PAGE TEXT
Start of Block

Authentication for Databricks tools and APIs

When a tool makes an automation or API request, it includes credentials that authenticate an identity with Databricks. This article describes the credentials that Databricks needs to authenticate and authorize requests.

Note

Basic authentication using a Databricks username and password reached end of life on July 10, 2024. See End of life for Databricks-managed passwords.

Databricks authentication types

Databricks provides several ways to authenticate Databricks users and service principals. Select the authentication method that works best for your use case. Databricks tools and SDKs work with one or more supported Databricks authentication types. For details, see the tool or SDK documentation in Developer tools and guidance.

Method

Description

Use case

OAuth for service principals (OAuth M2M)

Short-lived OAuth tokens for service principals.

Unattended authentication scenarios, such as fully automated and CI/CD workflows.

OAuth for users (OAuth U2M)

Short-lived OAuth tokens for users.

End of Block

INFORMATION

Start of Block

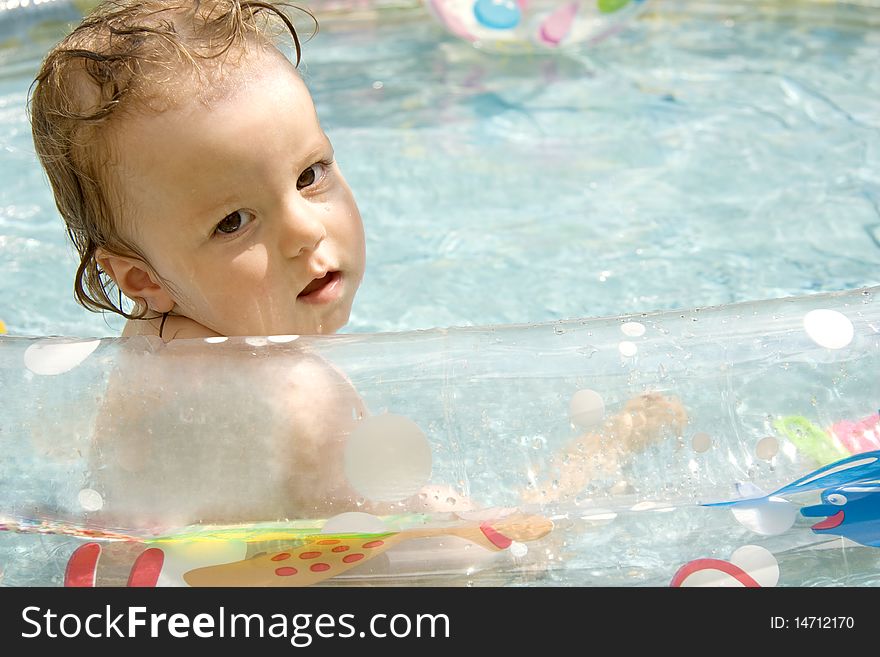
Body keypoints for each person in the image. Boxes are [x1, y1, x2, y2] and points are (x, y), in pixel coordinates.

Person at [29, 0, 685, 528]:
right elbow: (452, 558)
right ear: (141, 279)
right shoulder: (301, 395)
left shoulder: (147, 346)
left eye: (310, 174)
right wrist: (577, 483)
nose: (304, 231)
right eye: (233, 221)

End of Block
Start of Block

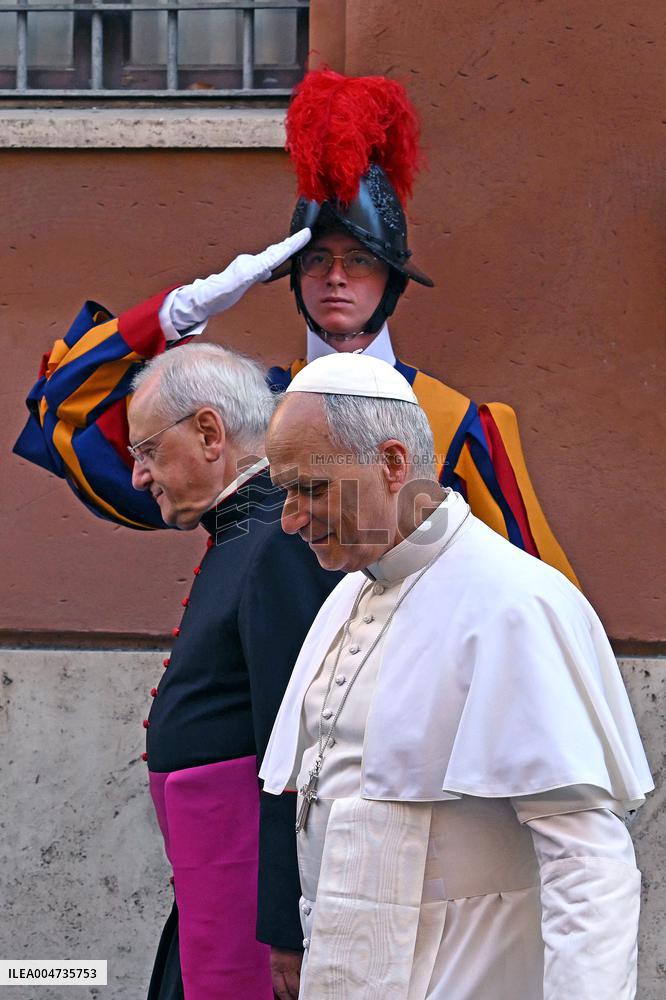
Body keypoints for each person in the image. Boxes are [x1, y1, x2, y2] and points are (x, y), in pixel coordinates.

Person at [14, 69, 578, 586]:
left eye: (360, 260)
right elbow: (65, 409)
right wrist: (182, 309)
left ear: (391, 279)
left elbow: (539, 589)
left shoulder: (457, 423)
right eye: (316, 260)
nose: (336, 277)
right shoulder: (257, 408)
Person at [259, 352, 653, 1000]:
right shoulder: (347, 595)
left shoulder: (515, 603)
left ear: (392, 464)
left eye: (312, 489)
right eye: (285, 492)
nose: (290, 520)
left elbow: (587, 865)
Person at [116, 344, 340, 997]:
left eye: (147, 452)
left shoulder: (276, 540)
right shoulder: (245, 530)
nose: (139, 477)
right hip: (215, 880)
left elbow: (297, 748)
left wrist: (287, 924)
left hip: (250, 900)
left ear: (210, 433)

End of Block

PROMPT 1
Answer these questions using the Databricks authentication page.
(a) On what date did basic authentication with a Databricks username and password reach end of life?
(b) Where does the page send readers for details on which authentication types a given tool or SDK supports?
(c) What use case does the page list for OAuth for service principals (OAuth M2M)?
PROMPT 2
Pick up the Databricks authentication page where it stops and continue it.

RESULT 1
(a) July 10, 2024.
(b) To the tool or SDK documentation in Developer tools and guidance.
(c) Unattended authentication scenarios, such as fully automated and CI/CD workflows.

RESULT 2
Attended authentication scenario, where you use your web browser to authenticate with Databricks in real time, when prompted.

Personal access tokens (PAT)

Short-lived or long-lived tokens for users or service principals.

Scenarios where your target tool does not support OAuth.

Databricks client unified authentication

Databricks client unified authentication centralizes setting up and automating authentication to Databricks. It enables you to configure Databricks authentication once and then use that configuration across multiple Databricks tools and SDKs. Expired Databricks OAuth access tokens can be automatically refreshed by Databricks tools and SDKs that use Databricks client unified authentication. See Databricks client unified authentication.

Databricks configuration profiles

A Databricks configuration profile contains settings and other information that Databricks needs to authenticate. Databricks configuration profiles are stored in Databricks configuration profiles files for your tools, SDKs, scripts, and apps to use. For more information, see Databricks configuration profiles.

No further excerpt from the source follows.